▸ Job item
The answer should hold nothing but the lines from the one with "heo lướt sóng trong mỗi chuyến đi và bạn cũng" through the end of the listing below, each exactly as written.

Segment Open

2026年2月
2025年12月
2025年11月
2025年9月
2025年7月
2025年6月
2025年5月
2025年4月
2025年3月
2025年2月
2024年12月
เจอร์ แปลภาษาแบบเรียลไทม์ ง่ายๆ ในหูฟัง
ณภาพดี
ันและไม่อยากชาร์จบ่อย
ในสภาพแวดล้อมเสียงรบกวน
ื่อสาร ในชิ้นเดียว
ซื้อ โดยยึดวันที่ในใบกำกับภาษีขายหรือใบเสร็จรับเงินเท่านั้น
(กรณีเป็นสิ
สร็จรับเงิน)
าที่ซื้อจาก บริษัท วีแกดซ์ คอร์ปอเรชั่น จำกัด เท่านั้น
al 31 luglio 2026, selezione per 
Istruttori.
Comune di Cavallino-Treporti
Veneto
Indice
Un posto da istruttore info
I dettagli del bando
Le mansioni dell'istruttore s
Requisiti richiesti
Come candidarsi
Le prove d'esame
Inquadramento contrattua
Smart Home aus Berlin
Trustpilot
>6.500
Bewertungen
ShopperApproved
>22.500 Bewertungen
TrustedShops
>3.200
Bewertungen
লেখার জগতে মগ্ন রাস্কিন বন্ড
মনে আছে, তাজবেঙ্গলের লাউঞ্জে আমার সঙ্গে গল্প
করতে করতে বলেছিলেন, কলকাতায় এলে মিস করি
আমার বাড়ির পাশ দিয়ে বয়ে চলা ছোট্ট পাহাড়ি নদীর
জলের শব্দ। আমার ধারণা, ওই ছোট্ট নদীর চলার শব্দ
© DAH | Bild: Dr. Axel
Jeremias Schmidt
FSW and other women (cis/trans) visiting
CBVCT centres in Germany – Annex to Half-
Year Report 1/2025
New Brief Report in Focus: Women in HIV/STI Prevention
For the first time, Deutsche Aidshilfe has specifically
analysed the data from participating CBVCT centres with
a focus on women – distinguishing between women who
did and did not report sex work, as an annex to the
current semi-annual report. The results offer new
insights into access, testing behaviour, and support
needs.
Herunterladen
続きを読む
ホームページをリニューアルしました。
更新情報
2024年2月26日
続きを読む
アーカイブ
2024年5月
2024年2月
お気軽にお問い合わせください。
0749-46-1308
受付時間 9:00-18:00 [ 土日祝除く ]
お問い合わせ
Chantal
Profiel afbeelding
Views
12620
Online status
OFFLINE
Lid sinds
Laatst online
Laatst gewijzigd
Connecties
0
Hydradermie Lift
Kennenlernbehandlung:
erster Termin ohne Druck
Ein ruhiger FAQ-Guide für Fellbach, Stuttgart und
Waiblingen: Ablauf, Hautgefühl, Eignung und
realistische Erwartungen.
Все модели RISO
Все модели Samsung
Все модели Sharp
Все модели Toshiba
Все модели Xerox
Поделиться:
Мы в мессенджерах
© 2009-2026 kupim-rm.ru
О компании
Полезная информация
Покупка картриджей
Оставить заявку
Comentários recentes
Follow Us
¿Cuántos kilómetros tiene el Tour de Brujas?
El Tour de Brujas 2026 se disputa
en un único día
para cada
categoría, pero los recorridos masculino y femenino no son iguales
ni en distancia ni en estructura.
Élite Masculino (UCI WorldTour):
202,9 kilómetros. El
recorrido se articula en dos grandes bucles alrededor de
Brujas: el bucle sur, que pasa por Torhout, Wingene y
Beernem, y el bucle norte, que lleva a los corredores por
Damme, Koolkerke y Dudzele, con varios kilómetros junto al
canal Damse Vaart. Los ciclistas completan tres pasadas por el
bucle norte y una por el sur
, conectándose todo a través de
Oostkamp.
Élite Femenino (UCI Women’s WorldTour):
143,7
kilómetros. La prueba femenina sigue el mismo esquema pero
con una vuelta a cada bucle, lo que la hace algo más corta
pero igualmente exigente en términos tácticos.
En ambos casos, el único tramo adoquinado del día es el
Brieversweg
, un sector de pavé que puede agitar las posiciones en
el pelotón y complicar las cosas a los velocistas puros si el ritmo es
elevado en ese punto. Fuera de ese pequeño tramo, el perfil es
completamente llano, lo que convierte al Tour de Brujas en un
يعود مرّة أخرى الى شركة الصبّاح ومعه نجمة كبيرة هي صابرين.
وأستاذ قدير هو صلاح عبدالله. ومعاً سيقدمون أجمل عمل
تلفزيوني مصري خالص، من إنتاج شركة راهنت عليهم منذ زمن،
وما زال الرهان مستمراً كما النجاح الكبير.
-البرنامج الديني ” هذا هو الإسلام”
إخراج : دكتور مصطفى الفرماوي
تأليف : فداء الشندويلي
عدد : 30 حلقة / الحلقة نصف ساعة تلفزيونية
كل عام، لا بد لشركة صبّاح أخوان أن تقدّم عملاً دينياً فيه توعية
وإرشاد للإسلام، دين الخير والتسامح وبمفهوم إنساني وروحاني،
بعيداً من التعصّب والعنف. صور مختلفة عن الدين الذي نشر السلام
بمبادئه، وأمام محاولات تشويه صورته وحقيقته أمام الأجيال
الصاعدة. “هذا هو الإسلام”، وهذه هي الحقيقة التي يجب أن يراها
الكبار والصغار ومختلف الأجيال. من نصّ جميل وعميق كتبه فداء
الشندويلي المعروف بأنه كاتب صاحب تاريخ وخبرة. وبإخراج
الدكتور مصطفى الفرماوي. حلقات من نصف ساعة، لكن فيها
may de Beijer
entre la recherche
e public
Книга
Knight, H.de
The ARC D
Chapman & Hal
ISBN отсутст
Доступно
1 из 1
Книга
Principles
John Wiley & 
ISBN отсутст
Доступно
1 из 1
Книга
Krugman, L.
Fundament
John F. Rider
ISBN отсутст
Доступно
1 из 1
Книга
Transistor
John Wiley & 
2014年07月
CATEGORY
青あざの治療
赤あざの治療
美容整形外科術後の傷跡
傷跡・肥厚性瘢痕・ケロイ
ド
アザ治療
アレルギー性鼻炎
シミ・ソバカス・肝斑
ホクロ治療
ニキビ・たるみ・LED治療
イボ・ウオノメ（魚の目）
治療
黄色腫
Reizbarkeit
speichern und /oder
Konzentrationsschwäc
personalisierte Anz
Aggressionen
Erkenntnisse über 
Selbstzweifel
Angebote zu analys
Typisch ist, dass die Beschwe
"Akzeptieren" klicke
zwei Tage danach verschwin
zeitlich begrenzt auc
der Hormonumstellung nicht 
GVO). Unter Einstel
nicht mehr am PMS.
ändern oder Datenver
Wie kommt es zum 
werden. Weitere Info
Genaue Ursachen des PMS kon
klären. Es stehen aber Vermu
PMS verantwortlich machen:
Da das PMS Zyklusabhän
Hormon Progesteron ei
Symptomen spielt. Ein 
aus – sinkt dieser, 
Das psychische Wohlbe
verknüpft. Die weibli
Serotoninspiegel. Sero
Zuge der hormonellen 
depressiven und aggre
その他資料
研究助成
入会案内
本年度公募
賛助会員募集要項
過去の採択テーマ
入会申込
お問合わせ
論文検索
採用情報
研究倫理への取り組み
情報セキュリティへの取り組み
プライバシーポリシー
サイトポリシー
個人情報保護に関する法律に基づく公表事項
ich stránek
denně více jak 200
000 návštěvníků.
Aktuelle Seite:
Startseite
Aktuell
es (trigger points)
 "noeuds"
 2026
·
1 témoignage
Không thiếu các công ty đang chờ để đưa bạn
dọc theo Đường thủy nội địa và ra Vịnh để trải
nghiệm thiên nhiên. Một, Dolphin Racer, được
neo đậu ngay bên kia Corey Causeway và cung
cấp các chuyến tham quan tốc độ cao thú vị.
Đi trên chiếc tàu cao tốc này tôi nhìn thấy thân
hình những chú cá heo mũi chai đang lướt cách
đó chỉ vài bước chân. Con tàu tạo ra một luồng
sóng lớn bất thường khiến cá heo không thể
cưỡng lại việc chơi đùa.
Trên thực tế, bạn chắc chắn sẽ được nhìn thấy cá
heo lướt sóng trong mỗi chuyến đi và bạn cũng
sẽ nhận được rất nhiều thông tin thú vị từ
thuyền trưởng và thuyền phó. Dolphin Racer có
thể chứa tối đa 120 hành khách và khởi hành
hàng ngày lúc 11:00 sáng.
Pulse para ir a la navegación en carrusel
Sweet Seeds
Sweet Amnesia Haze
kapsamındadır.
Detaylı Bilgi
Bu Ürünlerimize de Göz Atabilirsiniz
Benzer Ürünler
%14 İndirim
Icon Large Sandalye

Segment Closed

▸ Answer box
heo lướt sóng trong mỗi chuyến đi và bạn cũng
sẽ nhận được rất nhiều thông tin thú vị từ
thuyền trưởng và thuyền phó. Dolphin Racer có
thể chứa tối đa 120 hành khách và khởi hành
hàng ngày lúc 11:00 sáng.
Pulse para ir a la navegación en carrusel
Sweet Seeds
Sweet Amnesia Haze
kapsamındadır.
Detaylı Bilgi
Bu Ürünlerimize de Göz Atabilirsiniz
Benzer Ürünler
%14 İndirim
Icon Large Sandalye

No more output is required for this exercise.